A veces ni sé ni entiendo ni llego a comprender -si les digo la verdad, sí- lo que acontece en mi querido pueblo, Orihuela», me contaba el domingo Emilio Ortuño, el ex embajador de Moros Almohábenos, mientras disfrutaba de los goles de Morante en el campo de fútbol de Los Arcos. Y proseguía relatando que en su partida diaria de dominó, en el bar de Manolo, entre amigos hablan «de lo divino y lo humano» y charlan «de las cosas y casos de nuestra Semana Santa».
Ante todo, me dejó claro que él es del Orihuela Deportiva. Del equipo al que acude a contemplar los domingos.
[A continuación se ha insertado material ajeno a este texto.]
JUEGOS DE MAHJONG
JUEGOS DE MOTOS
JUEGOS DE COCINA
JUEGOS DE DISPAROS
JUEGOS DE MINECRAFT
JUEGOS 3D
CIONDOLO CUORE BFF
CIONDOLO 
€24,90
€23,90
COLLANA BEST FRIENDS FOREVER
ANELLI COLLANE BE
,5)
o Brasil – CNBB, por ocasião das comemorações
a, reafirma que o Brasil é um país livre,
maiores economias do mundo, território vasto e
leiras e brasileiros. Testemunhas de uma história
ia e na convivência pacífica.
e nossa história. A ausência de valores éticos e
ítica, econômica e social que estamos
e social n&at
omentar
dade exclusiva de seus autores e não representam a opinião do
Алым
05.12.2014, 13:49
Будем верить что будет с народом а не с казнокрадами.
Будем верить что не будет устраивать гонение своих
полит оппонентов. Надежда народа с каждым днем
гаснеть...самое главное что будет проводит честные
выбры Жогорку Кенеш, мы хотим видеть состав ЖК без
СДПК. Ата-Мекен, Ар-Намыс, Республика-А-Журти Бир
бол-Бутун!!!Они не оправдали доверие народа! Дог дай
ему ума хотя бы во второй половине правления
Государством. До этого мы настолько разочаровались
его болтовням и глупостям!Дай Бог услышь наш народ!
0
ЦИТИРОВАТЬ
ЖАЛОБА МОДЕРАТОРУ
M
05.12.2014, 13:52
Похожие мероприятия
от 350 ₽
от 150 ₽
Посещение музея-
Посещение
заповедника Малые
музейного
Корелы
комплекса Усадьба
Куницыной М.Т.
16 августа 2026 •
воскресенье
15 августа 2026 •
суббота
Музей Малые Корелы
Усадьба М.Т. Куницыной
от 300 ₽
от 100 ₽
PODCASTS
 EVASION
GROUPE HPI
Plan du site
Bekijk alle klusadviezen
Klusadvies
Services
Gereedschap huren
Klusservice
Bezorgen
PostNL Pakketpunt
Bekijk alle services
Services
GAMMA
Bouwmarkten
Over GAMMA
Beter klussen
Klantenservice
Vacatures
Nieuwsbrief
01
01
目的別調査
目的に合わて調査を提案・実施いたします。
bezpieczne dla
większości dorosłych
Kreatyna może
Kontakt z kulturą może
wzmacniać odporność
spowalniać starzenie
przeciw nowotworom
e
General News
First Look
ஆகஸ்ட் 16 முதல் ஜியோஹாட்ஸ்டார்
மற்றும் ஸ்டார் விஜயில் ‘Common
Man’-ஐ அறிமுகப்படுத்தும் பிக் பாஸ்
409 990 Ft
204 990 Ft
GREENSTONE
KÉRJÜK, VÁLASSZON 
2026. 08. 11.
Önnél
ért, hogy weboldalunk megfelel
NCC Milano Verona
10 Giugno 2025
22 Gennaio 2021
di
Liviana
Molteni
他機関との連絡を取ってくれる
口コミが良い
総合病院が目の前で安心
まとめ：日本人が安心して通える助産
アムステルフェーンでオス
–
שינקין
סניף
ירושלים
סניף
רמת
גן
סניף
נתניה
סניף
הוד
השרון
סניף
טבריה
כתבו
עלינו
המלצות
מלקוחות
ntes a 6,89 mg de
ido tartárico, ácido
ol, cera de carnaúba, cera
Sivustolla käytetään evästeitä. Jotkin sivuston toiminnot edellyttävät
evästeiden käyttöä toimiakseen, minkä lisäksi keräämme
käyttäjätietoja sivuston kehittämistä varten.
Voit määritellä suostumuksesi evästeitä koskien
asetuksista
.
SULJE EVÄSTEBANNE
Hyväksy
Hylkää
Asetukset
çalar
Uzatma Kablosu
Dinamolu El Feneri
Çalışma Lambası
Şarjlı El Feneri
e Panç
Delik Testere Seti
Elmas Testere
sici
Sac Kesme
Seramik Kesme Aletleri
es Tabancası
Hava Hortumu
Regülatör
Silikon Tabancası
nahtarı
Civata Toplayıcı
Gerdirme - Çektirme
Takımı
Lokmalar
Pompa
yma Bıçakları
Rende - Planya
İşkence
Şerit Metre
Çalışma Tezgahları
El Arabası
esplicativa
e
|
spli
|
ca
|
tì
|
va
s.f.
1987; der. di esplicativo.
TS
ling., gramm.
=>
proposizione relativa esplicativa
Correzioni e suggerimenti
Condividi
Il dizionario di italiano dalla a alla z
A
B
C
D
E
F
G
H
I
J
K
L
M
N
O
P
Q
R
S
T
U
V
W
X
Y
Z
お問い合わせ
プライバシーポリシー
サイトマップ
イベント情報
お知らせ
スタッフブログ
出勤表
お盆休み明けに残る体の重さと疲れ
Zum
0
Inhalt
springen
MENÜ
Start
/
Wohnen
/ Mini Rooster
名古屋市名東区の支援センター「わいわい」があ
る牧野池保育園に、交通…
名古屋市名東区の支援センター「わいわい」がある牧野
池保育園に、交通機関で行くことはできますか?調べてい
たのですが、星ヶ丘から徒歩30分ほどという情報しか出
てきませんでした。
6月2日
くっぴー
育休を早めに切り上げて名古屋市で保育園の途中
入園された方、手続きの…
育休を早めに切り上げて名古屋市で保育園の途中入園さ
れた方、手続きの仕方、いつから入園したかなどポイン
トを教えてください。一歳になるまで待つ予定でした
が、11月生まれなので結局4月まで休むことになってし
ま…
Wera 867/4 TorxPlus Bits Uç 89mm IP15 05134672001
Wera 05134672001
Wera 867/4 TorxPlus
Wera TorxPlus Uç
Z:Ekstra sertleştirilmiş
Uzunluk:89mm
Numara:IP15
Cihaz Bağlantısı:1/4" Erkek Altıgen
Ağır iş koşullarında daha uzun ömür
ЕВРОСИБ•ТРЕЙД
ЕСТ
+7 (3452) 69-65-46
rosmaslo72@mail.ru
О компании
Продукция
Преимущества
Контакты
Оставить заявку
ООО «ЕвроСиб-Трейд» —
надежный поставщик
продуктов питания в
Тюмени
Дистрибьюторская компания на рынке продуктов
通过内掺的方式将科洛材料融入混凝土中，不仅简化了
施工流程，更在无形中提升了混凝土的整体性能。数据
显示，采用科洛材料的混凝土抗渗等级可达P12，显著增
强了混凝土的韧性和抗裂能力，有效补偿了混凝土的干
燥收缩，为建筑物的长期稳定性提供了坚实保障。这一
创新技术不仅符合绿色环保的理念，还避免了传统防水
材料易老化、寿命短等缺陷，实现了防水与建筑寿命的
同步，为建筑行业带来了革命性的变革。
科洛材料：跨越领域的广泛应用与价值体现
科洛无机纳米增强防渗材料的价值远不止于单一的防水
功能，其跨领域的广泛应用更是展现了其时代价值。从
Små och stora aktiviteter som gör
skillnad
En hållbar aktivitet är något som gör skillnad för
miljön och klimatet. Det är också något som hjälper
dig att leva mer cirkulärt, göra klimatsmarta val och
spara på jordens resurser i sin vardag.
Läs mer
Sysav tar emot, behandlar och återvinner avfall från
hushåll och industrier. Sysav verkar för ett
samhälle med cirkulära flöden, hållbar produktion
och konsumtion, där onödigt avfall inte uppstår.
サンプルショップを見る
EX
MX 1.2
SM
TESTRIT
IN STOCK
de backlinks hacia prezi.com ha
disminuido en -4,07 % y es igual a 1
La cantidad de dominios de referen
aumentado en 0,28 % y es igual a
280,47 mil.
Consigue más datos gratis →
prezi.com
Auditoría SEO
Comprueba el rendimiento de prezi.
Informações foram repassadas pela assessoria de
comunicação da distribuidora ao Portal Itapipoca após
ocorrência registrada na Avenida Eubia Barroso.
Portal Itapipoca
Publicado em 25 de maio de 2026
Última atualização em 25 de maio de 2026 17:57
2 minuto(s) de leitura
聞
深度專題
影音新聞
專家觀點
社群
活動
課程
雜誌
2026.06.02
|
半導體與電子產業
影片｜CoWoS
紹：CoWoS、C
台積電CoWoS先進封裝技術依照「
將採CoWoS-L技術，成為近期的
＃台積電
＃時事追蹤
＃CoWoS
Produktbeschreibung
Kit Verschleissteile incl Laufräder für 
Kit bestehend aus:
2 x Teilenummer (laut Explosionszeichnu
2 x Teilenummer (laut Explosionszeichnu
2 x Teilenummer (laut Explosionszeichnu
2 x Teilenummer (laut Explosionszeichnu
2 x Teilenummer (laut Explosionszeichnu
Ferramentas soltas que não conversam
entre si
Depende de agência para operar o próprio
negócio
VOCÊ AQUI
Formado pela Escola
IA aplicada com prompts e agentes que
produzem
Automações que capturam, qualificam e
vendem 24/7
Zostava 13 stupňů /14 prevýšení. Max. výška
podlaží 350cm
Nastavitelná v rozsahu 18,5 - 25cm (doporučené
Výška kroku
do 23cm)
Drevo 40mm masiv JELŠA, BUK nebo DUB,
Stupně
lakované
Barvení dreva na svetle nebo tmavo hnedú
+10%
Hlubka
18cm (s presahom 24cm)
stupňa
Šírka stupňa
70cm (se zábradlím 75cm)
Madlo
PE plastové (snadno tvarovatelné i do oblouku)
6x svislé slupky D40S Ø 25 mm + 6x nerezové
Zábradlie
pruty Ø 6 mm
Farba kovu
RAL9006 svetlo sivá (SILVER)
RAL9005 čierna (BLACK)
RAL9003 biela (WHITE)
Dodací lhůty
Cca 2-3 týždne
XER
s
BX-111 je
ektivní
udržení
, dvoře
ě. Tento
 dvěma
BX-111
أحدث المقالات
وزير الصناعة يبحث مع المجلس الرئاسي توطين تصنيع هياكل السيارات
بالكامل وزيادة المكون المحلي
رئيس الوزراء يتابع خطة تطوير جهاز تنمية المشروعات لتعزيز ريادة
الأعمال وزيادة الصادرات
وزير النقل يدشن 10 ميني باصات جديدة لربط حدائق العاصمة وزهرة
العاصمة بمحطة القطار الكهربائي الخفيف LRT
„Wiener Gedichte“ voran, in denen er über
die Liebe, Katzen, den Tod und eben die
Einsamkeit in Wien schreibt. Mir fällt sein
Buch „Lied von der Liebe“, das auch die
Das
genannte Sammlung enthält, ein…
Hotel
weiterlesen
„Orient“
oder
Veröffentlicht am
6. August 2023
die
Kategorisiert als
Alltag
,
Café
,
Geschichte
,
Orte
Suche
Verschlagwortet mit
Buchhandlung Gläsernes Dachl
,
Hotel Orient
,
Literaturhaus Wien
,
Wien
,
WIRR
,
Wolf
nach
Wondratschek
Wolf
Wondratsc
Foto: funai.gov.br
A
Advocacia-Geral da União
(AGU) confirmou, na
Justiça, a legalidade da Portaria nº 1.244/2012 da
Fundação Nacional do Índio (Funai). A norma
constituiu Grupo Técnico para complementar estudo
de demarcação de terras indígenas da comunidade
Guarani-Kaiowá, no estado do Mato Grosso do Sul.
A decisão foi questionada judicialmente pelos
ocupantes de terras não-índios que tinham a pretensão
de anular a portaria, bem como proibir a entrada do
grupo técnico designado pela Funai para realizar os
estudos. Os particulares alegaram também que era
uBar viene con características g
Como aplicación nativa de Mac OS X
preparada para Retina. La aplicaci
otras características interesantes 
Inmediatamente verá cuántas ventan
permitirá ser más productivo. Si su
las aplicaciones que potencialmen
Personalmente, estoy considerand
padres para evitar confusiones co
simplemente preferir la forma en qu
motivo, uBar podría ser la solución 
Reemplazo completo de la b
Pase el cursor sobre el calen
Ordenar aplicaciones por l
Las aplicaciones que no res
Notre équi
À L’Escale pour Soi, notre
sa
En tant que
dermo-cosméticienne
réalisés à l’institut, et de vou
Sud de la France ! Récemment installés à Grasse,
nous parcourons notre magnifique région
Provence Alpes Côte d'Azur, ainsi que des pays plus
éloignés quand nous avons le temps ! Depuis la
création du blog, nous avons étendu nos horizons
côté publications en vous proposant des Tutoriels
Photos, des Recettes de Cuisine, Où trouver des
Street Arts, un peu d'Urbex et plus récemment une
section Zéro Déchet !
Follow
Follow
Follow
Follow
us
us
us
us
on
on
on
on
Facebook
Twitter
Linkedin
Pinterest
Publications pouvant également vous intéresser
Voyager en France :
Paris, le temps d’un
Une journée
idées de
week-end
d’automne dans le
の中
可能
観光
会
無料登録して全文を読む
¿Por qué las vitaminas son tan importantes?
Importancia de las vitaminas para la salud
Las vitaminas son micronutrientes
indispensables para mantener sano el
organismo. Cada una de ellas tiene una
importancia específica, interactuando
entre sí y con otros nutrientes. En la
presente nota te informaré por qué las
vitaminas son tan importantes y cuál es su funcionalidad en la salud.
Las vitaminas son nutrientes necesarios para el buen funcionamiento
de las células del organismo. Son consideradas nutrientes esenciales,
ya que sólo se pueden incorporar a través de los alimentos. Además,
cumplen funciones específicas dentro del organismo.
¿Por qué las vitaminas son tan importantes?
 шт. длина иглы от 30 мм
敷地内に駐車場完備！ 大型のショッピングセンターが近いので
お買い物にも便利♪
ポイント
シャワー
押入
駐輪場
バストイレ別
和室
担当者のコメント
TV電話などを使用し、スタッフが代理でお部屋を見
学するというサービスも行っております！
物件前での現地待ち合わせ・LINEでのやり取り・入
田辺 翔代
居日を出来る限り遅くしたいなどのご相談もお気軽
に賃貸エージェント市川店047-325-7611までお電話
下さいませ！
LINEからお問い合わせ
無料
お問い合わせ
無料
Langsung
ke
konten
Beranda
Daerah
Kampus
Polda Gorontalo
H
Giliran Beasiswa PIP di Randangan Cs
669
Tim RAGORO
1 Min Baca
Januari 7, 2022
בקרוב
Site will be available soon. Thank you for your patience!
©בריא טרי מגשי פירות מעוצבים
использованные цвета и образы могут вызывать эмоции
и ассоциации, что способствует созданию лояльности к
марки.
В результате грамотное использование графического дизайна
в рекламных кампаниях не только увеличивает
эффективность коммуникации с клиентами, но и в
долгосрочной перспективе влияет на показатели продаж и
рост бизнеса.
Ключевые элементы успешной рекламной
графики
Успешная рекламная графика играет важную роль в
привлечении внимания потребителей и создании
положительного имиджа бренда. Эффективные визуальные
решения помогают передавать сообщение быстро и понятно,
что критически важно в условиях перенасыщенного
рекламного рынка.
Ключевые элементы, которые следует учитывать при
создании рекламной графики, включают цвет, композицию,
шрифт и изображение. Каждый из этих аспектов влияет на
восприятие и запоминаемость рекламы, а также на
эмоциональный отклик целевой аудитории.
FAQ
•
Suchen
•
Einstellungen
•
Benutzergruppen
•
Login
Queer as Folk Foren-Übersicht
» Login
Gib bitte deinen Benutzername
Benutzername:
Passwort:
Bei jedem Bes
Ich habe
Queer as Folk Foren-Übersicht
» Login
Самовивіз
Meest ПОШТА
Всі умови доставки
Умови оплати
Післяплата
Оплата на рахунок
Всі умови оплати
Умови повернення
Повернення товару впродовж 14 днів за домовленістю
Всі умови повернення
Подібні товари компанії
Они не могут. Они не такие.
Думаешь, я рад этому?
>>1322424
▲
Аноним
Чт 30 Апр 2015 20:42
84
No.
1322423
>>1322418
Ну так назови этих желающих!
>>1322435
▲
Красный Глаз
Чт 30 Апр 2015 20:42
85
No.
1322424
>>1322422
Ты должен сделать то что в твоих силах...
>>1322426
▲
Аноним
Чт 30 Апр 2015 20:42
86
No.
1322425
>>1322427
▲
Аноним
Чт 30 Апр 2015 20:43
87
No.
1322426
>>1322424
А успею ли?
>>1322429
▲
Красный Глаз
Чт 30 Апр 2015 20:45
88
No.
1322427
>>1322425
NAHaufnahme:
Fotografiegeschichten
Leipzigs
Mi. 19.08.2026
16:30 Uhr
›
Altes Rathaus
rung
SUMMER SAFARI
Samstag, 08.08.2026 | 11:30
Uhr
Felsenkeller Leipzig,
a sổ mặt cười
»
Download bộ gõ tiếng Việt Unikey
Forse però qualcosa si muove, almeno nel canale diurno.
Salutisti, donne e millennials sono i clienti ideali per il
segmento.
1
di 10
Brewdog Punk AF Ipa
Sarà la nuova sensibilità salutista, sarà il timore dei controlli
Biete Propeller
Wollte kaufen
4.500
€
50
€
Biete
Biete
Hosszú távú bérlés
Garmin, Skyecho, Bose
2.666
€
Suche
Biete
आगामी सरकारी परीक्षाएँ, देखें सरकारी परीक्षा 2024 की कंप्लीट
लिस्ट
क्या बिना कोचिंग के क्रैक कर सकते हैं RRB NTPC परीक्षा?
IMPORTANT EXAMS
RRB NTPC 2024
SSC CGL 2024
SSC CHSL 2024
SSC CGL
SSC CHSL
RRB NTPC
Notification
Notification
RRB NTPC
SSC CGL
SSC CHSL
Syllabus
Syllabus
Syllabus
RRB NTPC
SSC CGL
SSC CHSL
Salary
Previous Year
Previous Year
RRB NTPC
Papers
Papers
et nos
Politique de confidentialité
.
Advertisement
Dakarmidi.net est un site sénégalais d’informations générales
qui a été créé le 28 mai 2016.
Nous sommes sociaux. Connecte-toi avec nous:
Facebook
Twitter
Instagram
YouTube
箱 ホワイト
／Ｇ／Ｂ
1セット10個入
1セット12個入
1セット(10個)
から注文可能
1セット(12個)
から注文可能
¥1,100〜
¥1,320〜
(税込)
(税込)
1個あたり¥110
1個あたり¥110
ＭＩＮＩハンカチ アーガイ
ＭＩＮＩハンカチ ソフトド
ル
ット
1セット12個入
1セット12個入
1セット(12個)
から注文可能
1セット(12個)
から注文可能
Está convencido de que este año «toca ascenso» a Segunda División... en el mes de junio; y al que viene..., ¿ya veremos!, que puede repetirse... «Vaya empuje y brío le están echando José Rodríguez, el hermano de Chanos de Molins, Terrés y Verza, Impérium y compañía».
«Quiero que sepas, amigo Pedro», me dijo, «que creo que es la mejor ocasión para revelarte... -me lo pide mi corazón de cofrade oriolano-, que en mi casa hay paz futbolera, pese a todo...». Y me explicó: «Mi hijo Emilio es del Madrid, de Ronaldo y ahora ya no del presidente Florentino», quien abandonó la nave de galácticos madridista.... «Pero las disputas son amistosas y en hermandad con Luis, mi hijo incondicional del Barça catalán, de los Ronaldinho, Eto'o y Messi...»
Emilio disfrutaba de la animación, la tranquilidad y la paz futbolera en el hogar, que controla desde su posición de padre, pero resulta que de un tiempo a esta parte las vestas de la Semana Santa andan revueltas en su casa. Sospecha que en la víspera de las procesiones, parece lógico a tiro ya de piedra el Martes Santo (el 11 de abril), «tienen prisa por salir del armario para caminar y llegar, sin empujones, a la iglesia de La Merced». De allí, saben ustedes, salen las procesiones.
En el hogar de Emilio, la paz nadie la altera. «Mi hijo Alfonso es de la procesión del Ecce Homo, y yo compro lotería al Perdón y al Ecce Homo». Hace años que dejó de salir en la procesión, aunque paga la cuota anual del Perdón. Su hijo Alfonso «se apuntó» en la cofradía hermana de ese día, el Ecce Homo, y le pareció «muy bien».
Siempre hubo paz en casa de Emilio. Yo estoy seguro de que, entre los cofrades, habrá pronto apretón de manos.